Here’s a review of this week’s questions:
- What did British scientist Tim Berners-Lee attempt for the first time in 1989?
- What short-lived tech company was founded by Bill Gross in 2013?
- In 2006, Facebook introduced a feature that has been described as, “one of the internet’s biggest distributors of information (and misinformation)”. What was it?
And here are the answers:
- Launching the World Wide Web. Current Professorial Fellow of Computer Science at the University of Oxford and professor at the Massachusetts Institute of Technology, Sir Timothy John Berners-Lee, also known as TimBL, is best known as the “inventor of the World Wide Web.” He accomplished this feat while working at CERN, the European Particle Physics Laboratory, in 1989. His specifications of URIs, HTTP and HTML were refined as Web technology spread. Born in London in 1955, “Sir Tim” (as he is also known) proposed an information management system, and then implemented the first successful communication between an HTTP client and a server via the internet on March 12, 1989. Sounds simple, right? It probably wasn’t.

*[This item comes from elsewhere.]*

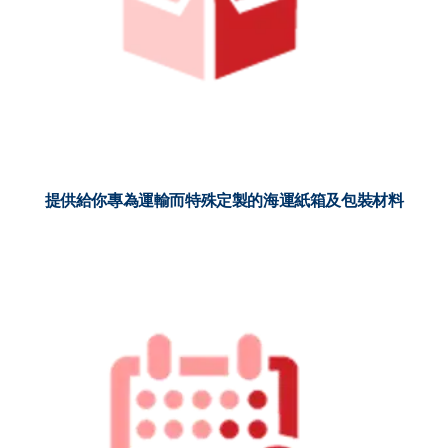
提供給你專為運輸而特殊定製的海運紙箱及包裝材料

- GoTo.com. Often referred to as “the Forgotten Search Engine,” GoTo.com was conceived and developed at Pasadena, California-based incubator Idealab, run by Bill Gross. It preceded Google by seven months and set out to build a search engine whose results wouldn’t be overrun by spam. The theory was that it introduced the concept of paid search, where websites could pay for top placement on the GoTo.com results page for a given keyword. GoTo.com was later renamed Overture Services Inc. and was then acquired by Yahoo! to help Yahoo! compete with Google for search engine dominance. And we all know how that turned out.
- Facebook news feed. Prior to the news feed, logging in to Facebook would solely access your profile page, which you could update and personalize, but to see others’ pages, you had to manually search for those profiles. With the introduction of the news feed, the homepage was redesigned to show you others’ status updates and uploaded photos. The profile page would also show a mini feed of updates and became known as “the wall.” Later developments would include the “like” button, iPhone integration, and the addition of Messenger to the platform.